Exonavis Therapeutics is at the forefront of innovative treatments for rare genetic disorders, and we are proud to announce the commencement of a groundbreaking Phase 3 clinical trial targeting ADNP Syndrome. This disorder, characterized by significant neurodevelopmental delays, presents a profound challenge to the affected children and their families. Our trial is set to explore the therapeutic potential of NAP/Davunetide, a novel peptide discovered by the esteemed Professor Illana Gozes.

Trial Overview

Study Focus and Design
This Phase 3 study is designed to evaluate the efficacy and safety of NAP/Davunetide in a population of 97 children diagnosed with ADNP Syndrome. Spanning across five countries, the trial will commence in October and is scheduled to run for one year. To ensure rigorous monitoring and transparency, interim results will be shared after six months, providing valuable insights into the drug’s performance and safety profile.

Primary and Secondary Objectives
The trial’s primary objective is to assess the ability of NAP/Davunetide to improve cognitive function, social behavior, and developmental milestones in children with ADNP Syndrome. Secondary objectives include detailed evaluations of safety, tolerability, and broader impacts on quality of life. The study will also explore potential biomarkers that could help predict and monitor treatment responses.

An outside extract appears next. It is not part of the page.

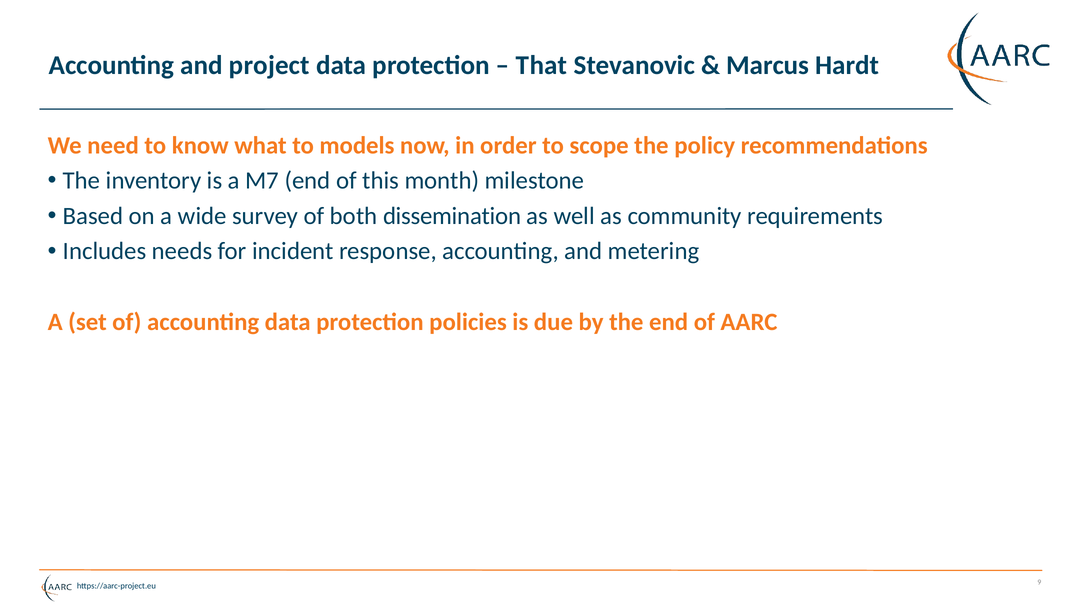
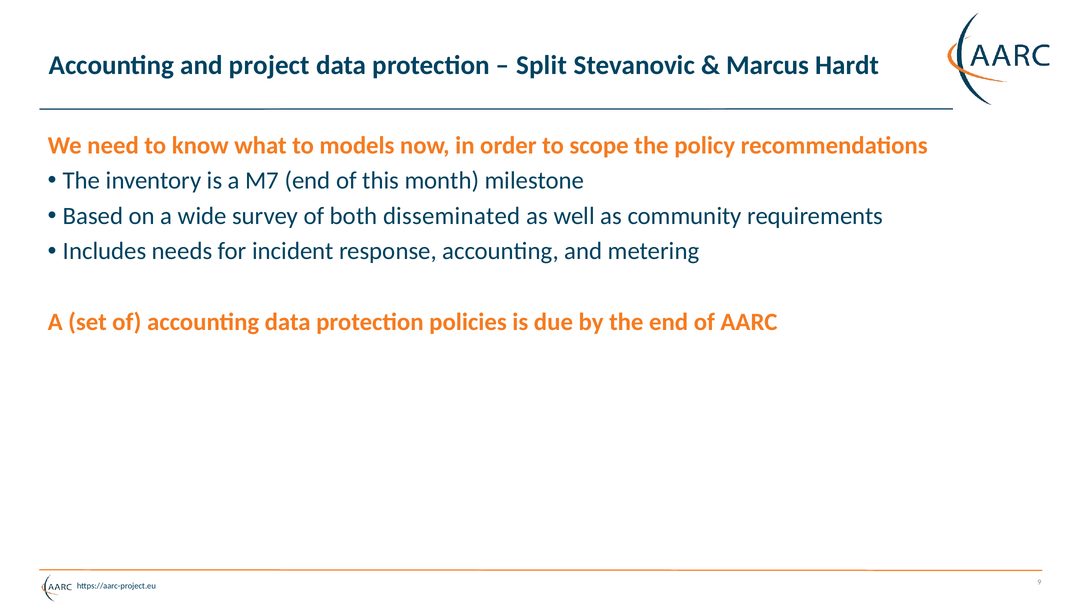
That: That -> Split
dissemination: dissemination -> disseminated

Significance of NAP/Davunetide in ADNP Syndrome

Mechanism of Action
NAP/Davunetide has shown promise in stabilizing microtubules, essential components of cellular structure and function, particularly within the central nervous system. This stabilization is crucial for maintaining the integrity of neurons, which are often compromised in ADNP Syndrome. By targeting these fundamental cellular processes, NAP/Davunetide holds the potential to alter the disease’s progression, offering hope for a condition currently lacking effective treatments.

Why This Trial Matters
ADNP Syndrome is a rare and debilitating condition with no approved treatments, making this trial not just a research milestone but a critical step toward offering relief and hope to affected families. Success in this trial could lead to the first-ever approved therapy specifically for ADNP Syndrome, setting a new standard in the treatment of neurodevelopmental disorders. Moreover, it would solidify Exonavis Therapeutics’ role as a leader in rare disease research and therapeutic innovation.

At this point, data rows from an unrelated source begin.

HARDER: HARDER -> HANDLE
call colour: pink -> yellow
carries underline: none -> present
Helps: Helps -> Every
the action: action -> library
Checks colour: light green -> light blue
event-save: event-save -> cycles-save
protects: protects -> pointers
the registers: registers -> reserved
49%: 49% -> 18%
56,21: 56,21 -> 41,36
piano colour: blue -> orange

Clinical Trial Methodology

Patient Enrollment and Geographic Scope
The trial will enroll 97 children across five countries, ensuring a diverse and representative sample of the global ADNP patient population. This international scope will help validate the efficacy of NAP/Davunetide across different genetic backgrounds and healthcare environments, providing robust data for regulatory submissions worldwide.

Looking Ahead: The Future of ADNP Syndrome Treatment

This Phase 3 trial marks a pivotal moment in the journey toward a treatment for ADNP Syndrome. Should NAP/Davunetide prove successful, it will not only provide a much-needed therapeutic option for patients but also pave the way for further research into related neurodevelopmental and neurodegenerative conditions. At Exonavis Therapeutics, our mission is to transform the lives of those affected by rare genetic disorders, and this trial is a significant step toward that goal.